■ Exercise objective: Rewrite the material from its first line through the line containing "scientific name: Melanoplus differentialis", changing "common name" to "vernacular name" and leaving everything else as it is.

■ Material supplied:
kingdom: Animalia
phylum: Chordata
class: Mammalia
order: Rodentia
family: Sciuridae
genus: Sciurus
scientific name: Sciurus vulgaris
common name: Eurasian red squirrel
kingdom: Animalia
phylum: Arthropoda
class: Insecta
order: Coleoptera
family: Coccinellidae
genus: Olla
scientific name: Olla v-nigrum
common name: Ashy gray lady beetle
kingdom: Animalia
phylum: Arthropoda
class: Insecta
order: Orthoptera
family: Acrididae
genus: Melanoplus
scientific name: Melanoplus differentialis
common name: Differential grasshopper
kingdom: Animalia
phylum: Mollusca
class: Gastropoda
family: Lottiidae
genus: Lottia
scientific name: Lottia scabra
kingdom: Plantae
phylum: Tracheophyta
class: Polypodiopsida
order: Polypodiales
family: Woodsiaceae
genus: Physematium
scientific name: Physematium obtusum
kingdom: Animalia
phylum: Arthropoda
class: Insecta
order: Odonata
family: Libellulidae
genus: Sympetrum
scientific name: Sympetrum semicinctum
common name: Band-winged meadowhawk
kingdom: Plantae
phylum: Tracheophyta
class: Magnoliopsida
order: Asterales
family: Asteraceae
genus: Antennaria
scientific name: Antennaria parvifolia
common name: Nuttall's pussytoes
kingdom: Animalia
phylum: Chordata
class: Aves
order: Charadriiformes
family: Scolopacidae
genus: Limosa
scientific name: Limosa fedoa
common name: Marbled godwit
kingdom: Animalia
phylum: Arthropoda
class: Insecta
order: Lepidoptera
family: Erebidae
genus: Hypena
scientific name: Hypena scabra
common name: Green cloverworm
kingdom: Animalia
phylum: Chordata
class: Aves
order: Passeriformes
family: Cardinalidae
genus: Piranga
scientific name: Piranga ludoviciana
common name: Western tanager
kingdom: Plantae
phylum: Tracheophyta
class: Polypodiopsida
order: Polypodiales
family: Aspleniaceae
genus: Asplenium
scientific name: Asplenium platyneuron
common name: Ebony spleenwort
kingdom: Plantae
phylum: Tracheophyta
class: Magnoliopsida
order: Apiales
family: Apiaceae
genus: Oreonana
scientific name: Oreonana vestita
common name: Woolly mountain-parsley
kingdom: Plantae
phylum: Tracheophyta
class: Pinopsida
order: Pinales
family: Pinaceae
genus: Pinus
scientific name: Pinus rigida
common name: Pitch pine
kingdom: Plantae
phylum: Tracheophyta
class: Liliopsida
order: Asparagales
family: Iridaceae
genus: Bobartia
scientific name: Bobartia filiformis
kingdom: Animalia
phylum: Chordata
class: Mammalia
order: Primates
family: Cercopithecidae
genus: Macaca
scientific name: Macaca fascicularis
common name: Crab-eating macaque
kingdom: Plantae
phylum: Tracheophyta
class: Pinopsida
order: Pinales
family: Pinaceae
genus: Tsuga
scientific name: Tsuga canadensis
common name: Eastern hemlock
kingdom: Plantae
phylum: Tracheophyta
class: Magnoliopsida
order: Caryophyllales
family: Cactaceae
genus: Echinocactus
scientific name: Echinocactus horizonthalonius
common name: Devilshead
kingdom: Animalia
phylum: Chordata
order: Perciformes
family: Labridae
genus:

■ Task answer:
kingdom: Animalia
phylum: Chordata
class: Mammalia
order: Rodentia
family: Sciuridae
genus: Sciurus
scientific name: Sciurus vulgaris
vernacular name: Eurasian red squirrel
kingdom: Animalia
phylum: Arthropoda
class: Insecta
order: Coleoptera
family: Coccinellidae
genus: Olla
scientific name: Olla v-nigrum
vernacular name: Ashy gray lady beetle
kingdom: Animalia
phylum: Arthropoda
class: Insecta
order: Orthoptera
family: Acrididae
genus: Melanoplus
scientific name: Melanoplus differentialis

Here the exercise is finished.